Monday, Sep. 04, 1933

Neighbors

My old friends and all my neighbors of old Dutchess County! . . . It is, I think, just 23 years ago that I chanced to be in Poughkeepsie on a very hot Saturday morning in August. In front of the courthouse I ran across a group of friends of mine. . . . They kidnapped me--one of the first cases of deliberate kidnapping on record--and took me out to the policemen's picnic. On that joyous occasion of clams and sauerkraut and real beer I made my first speech and I have been apologizing for it ever since. . . .

We have been extending to our national life the old principle of the local community, the principle that no individual man, woman or child has a right to do things that hurt their neighbors. . . . In the old days it was unfair to our neighbors to allow our cattle to roam on their land. When we got into great cities it became unfair to maintain a pigsty on Main Street. It became unfair to our neighbors if we sought to make unfair profits from monopolies in things that everybody had to use. . . . It was not fair to our neighbors to let anybody hire their children when they were little bits of things.

Now the extension of the idea of not hurting our neighbors is recognized as no infringement of personal liberty. It is no more a restriction to tell a man that he must pay adequate wages than it is to tell him he must not hire child labor.

We in Washington are seeking definitely to increase the purchasing power of the nation. We are definitely succeeding. The downhill drift of America has definitely turned and become the upward surge of America. . . . The people, through government, are extending as a permanent part of American life--and not just for one year or two--their insistence that individuals and associations of individuals shall cease doing many things that have been hurting their neighbors in bygone days. . . . That all ties in with the old theme of good neighbors. What is good for my neighbors is good for me. . . .

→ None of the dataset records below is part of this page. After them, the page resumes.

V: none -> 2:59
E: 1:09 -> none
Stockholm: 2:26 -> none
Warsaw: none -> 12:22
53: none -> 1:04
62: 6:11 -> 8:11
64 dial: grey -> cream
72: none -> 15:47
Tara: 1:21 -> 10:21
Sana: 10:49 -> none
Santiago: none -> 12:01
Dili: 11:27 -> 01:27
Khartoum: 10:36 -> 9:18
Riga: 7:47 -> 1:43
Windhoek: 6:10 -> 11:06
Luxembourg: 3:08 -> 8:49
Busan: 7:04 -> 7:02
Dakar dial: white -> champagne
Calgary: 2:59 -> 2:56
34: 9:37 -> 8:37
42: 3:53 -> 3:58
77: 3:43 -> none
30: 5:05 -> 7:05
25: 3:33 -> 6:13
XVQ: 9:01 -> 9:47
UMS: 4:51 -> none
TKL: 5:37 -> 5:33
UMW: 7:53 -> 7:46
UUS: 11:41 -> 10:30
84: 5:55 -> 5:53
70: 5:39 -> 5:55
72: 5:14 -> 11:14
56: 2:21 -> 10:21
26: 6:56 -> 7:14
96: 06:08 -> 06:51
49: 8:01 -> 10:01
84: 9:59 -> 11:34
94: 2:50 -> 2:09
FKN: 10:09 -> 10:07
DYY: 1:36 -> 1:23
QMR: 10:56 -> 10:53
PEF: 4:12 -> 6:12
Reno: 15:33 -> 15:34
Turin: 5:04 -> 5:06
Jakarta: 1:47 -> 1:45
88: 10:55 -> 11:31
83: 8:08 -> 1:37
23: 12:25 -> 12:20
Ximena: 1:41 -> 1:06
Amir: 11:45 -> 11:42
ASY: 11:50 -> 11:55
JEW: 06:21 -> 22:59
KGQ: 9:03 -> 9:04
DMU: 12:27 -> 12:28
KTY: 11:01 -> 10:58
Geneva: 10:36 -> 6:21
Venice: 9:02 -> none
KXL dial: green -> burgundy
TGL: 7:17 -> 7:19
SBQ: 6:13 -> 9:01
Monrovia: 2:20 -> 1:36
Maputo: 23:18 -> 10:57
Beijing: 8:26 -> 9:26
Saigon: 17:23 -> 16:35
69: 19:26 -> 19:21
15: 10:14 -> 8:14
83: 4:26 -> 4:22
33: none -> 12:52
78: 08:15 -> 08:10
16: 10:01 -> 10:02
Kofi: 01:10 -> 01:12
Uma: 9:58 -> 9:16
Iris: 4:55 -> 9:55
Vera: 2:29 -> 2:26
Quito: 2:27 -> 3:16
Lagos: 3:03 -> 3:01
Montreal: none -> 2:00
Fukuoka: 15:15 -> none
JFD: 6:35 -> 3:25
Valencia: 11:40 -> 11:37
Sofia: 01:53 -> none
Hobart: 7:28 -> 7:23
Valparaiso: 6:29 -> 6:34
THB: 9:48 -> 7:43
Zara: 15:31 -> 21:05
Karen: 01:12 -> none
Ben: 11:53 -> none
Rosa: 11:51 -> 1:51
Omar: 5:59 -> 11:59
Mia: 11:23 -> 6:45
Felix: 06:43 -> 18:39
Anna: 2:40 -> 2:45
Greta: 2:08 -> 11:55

Thus did President Roosevelt address some 5,000 of his Dutchess County neighbors gathered on the Vassar College campus at Poughkeepsie last week. Stubbornly Republican, most of them had voted against him in the Presidential election. Now they more than made up for it by welcoming him home with warm enthusiasm, cheering him again & again. P:Son Elliott, 22, joined the "Writing Roosevelts" last week when in Los Angeles he became aviation editor at $200 per week for William Randolph Hearst's Universal Service. No flyer, Hearstling Roosevelt has puttered around airplane engines, briefly managed a dinky air line in Southern California before getting his divorce. Of aviation he wrote as a layman to laymen, amateurishly twanging the Hearst harp for larger U. S. air defenses. P:Swallowed up in last week's hurricane was the sloop Postscript manned by three young Manhattan neighbors of President Roosevelt. Out of Manasquan, N. J. for Nantucket had sailed Pierre Irving, 21, great-grandnephew of Washington Irving, and the Niles Brothers, John, 23. and Charles, 16. sons of Dr. Walter Niles who lives around the corner from the President on East 64th Street. The seagoing President ordered the Coast Guard specially mobilized to search for these neighbors. P:Secretary of the Treasury Woodin was an overnight guest at Hyde Park. He assured newshawks that currency inflation was not even being contemplated at present. Another Presidential visitor was Budget Director Douglas who was instructed to keep regular 1935 government costs below $2,500,000,000. A third caller was Governor Montagu Norman of the Bank of England, escorted by Governor Harrison of the New York Federal Reserve Bank. Last week Britain ceased pegging the pound. P:To speed up his National Recovery Program President Roosevelt directed R. F. C. Chairman Jesse Jones to plan a temporary extension of Federal credit through the banks to NRA members to tide them over the period between increased overhead and increased income. Chairman Jones hustled back to Washington to work on the proposal.